On 12 May, more than 150 countries were attacked by ransomware with over 200 000 computers infected. Ransomware is a type of malicious software (malware) that encrypts a computer’s data until a ransom is paid. In this case, $300 worth of the cryptocurrency bitcoin was demanded for infected computers.
While the scale of the attack makes it seem spectacular, flaws found in the ransomware showed that the attacker was relatively amateur – cybersecurity specialists temporarily stopped the spread of the ransomware using a ‘kill-switch’ that stops the software from running.
But new adaptations of the code are already being found, and if the world was this vulnerable to a relatively unsophisticated attack, what kind of damage could an experienced group of hackers cause? And what can be done to prevent future attacks?
Malware can only infect a computer if there is a vulnerability in the system such as a design flaw in the programming code. This particular type of ransomware was a worm, which is a form of malware that spreads by searching a network for other vulnerable computers to infect them as well.
The specific vulnerability that this worm searched for is one of the ‘exploits’ for old Windows operating systems identified by the US National Security Agency. An exploit is a recognised vulnerability in a system that can be used to bypass its security. Security agencies gather these to use for hacking and spying on criminals or other governments. This particular exploit was leaked in mid-April by the hacking group Shadow Brokers.
The reason why the ransomware spread so quickly is a consequence of a widespread lack of basic cybersecurity. Four weeks before the leak, Microsoft released an update to fix it. This means that most of the infected computers had not implemented security updates for more than two months. The rest of the infected computers were still running the outdated Windows XP operating system, which Microsoft stopped providing security updates for in April 2014.
The 12 May attack could have been avoided by following a few basic cybersecurity principles like regularly running software updates.
Good cybersecurity requires contingency planning. Just like any organisation must have emergency evacuation plans and fire drills, organisations and individuals should be prepared for cyberattacks. This entails regularly testing cybersecurity measures and, for organisations, can include having experts try to hack into their systems.
In the case of ransomware, data should be backed up and stored separately from the main network where it can’t be reached by malware. Organisations should have plans in place for how to maintain functionality without connectivity, such as having printed records.

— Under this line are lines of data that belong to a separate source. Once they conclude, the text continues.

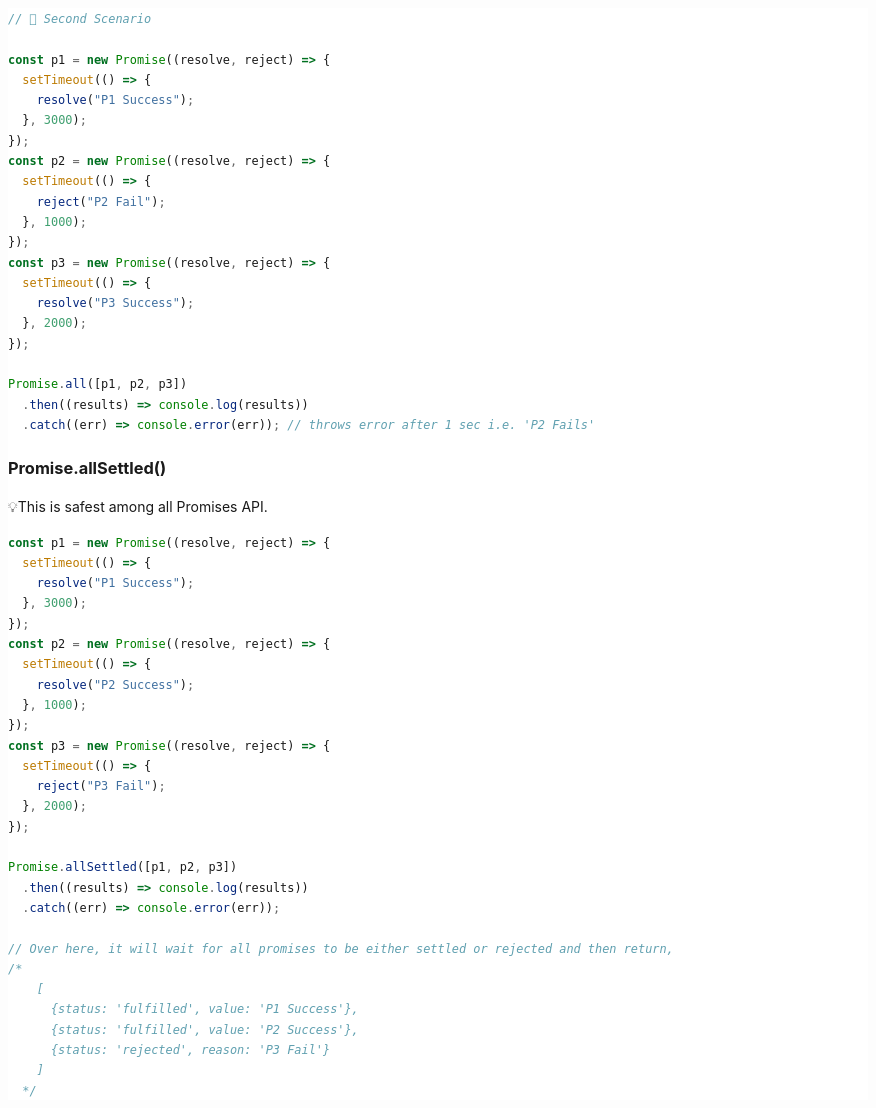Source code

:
 ```js
// 📌 Second Scenario

const p1 = new Promise((resolve, reject) => {
  setTimeout(() => {
    resolve("P1 Success");
  }, 3000);
});
const p2 = new Promise((resolve, reject) => {
  setTimeout(() => {
    reject("P2 Fail");
  }, 1000);
});
const p3 = new Promise((resolve, reject) => {
  setTimeout(() => {
    resolve("P3 Success");
  }, 2000);
});

Promise.all([p1, p2, p3])
  .then((results) => console.log(results))
  .catch((err) => console.error(err)); // throws error after 1 sec i.e. 'P2 Fails'
```

### Promise.allSettled()

💡This is safest among all Promises API.

```js
const p1 = new Promise((resolve, reject) => {
  setTimeout(() => {
    resolve("P1 Success");
  }, 3000);
});
const p2 = new Promise((resolve, reject) => {
  setTimeout(() => {
    resolve("P2 Success");
  }, 1000);
});
const p3 = new Promise((resolve, reject) => {
  setTimeout(() => {
    reject("P3 Fail");
  }, 2000);
});

Promise.allSettled([p1, p2, p3])
  .then((results) => console.log(results))
  .catch((err) => console.error(err));

// Over here, it will wait for all promises to be either settled or rejected and then return,
/*
    [
      {status: 'fulfilled', value: 'P1 Success'},
      {status: 'fulfilled', value: 'P2 Success'},
      {status: 'rejected', reason: 'P3 Fail'}
    ]
  */
```
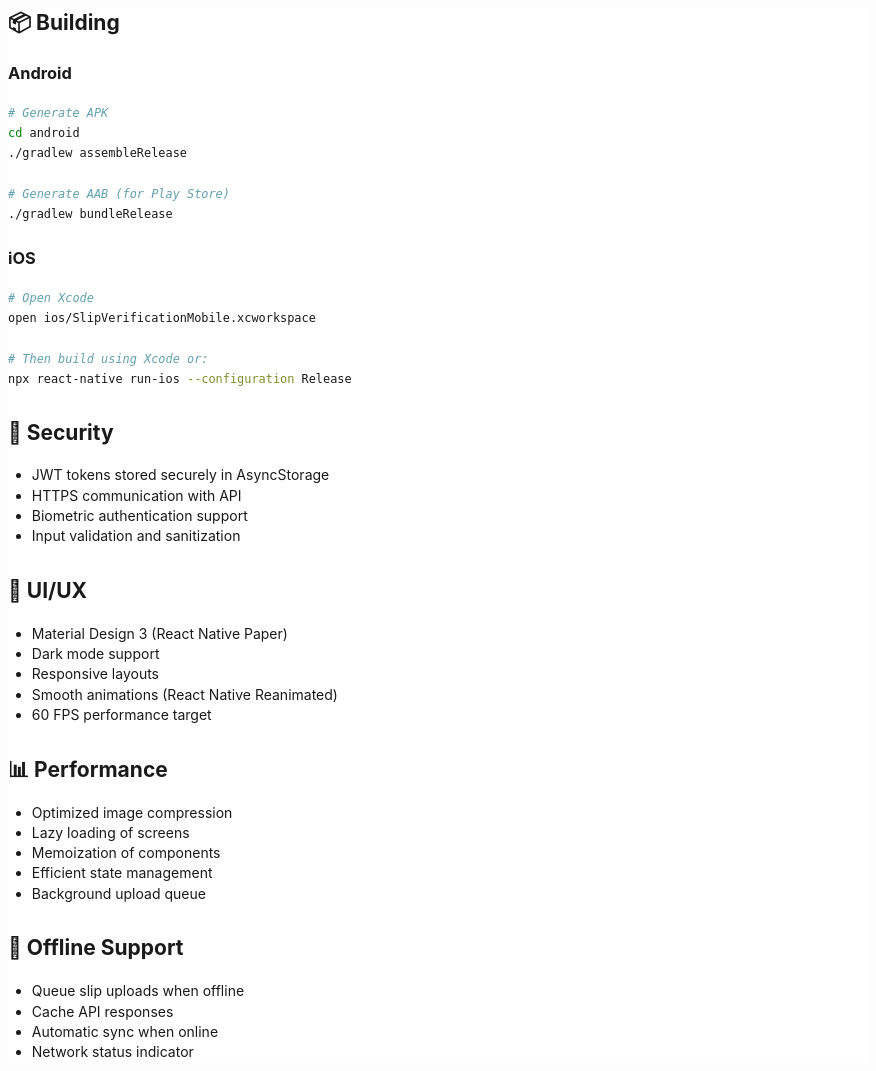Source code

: ## 📦 Building

### Android
```bash
# Generate APK
cd android
./gradlew assembleRelease

# Generate AAB (for Play Store)
./gradlew bundleRelease
```

### iOS
```bash
# Open Xcode
open ios/SlipVerificationMobile.xcworkspace

# Then build using Xcode or:
npx react-native run-ios --configuration Release
```

## 🔐 Security

- JWT tokens stored securely in AsyncStorage
- HTTPS communication with API
- Biometric authentication support
- Input validation and sanitization

## 🎨 UI/UX

- Material Design 3 (React Native Paper)
- Dark mode support
- Responsive layouts
- Smooth animations (React Native Reanimated)
- 60 FPS performance target

## 📊 Performance

- Optimized image compression
- Lazy loading of screens
- Memoization of components
- Efficient state management
- Background upload queue

## 🔄 Offline Support

- Queue slip uploads when offline
- Cache API responses
- Automatic sync when online
- Network status indicator
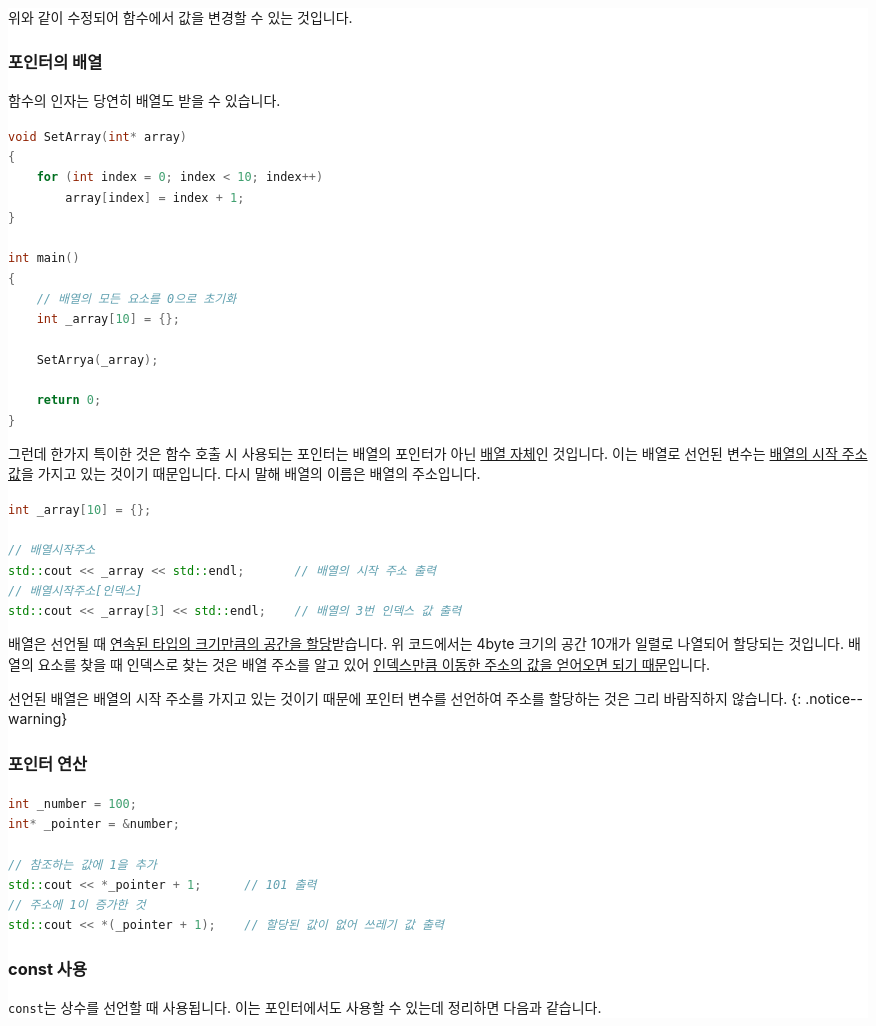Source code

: 위와 같이 수정되어 함수에서 값을 변경할 수 있는 것입니다.

### 포인터의 배열
함수의 인자는 당연히 배열도 받을 수 있습니다.

```c++
void SetArray(int* array)
{
    for (int index = 0; index < 10; index++)
        array[index] = index + 1;
}

int main()
{
    // 배열의 모든 요소를 0으로 초기화
    int _array[10] = {};

    SetArrya(_array);

    return 0;
}
```

그런데 한가지 특이한 것은 함수 호출 시 사용되는 포인터는 배열의 포인터가 아닌 <u>배열 자체</u>인 것입니다. 이는 배열로 선언된 변수는 <u>배열의 시작 주소 값</u>을 가지고 있는 것이기 때문입니다.
다시 말해 배열의 이름은 배열의 주소입니다.

```c++
int _array[10] = {};

// 배열시작주소
std::cout << _array << std::endl;       // 배열의 시작 주소 출력
// 배열시작주소[인덱스]
std::cout << _array[3] << std::endl;    // 배열의 3번 인덱스 값 출력
```

배열은 선언될 때 <u>연속된 타입의 크기만큼의 공간을 할당</u>받습니다. 위 코드에서는 4byte 크기의 공간 10개가 일렬로 나열되어 할당되는 것입니다. 
배열의 요소를 찾을 때 인덱스로 찾는 것은 배열 주소를 알고 있어 <u>인덱스만큼 이동한 주소의 값을 얻어오면 되기 때문</u>입니다.

선언된 배열은 배열의 시작 주소를 가지고 있는 것이기 때문에 포인터 변수를 선언하여 주소를 할당하는 것은 그리 바람직하지 않습니다.
{: .notice--warning}

### 포인터 연산
```c++
int _number = 100;
int* _pointer = &number;

// 참조하는 값에 1을 추가
std::cout << *_pointer + 1;      // 101 출력
// 주소에 1이 증가한 것
std::cout << *(_pointer + 1);    // 할당된 값이 없어 쓰레기 값 출력
```

### const 사용
`const`는 상수를 선언할 때 사용됩니다. 이는 포인터에서도 사용할 수 있는데 정리하면 다음과 같습니다.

Cybersecurity also depends on individuals using computers in a responsible way, in what is termed ‘cyber hygiene’. Organisations should teach staff basic cybersecurity principles like choosing complex passwords, not having the same passwords for different logins and using two-factor authentication to verify when a user has logged in. Individuals should also learn to recognise suspicious documents or links where the source has not been verified and could contain malware.
Governments have a critical role to play in maintaining cybersecurity as well. In Africa, many countries still lack appropriate legislation to prosecute cybercrimes. While tracking down cybercriminals can be difficult, many perpetrators who have been traced haven’t been prosecuted because of a lack of legislation to prosecute cybercrimes.
Establishing the necessary legislation and international cooperation agreements is an important step towards addressing cybercrime. This needs to be supported by practical co-ordination mechanisms such as joint working groups, and the sharing of intelligence and techniques on combating cybercrime. Companies should be encouraged or compelled to disclose details of cyberattacks to help others prevent and combat future attacks.
There are also serious deficits in the skills for cyber defence and the tracing of perpetrators. The Center for Strategic and International Studies estimates that by 2019, one to two-million cybersecurity positions will remain unfilled. Governments should work in collaboration with technology companies to fill this gap and develop a new generation of cybersecurity professionals.
In 2016, an estimated $1-billion was paid to unblock ransomware; and in 2015, ransomware called CryptoLocker extorted more than $325-million.
Based on the tracking of bitcoin addresses associated with the 12 May attack, the cybercriminals have only managed to extort about $100 000 to date. The effects were relatively small, besides the disruption it caused. But if lessons aren’t learnt from this attack, the next one could be much worse.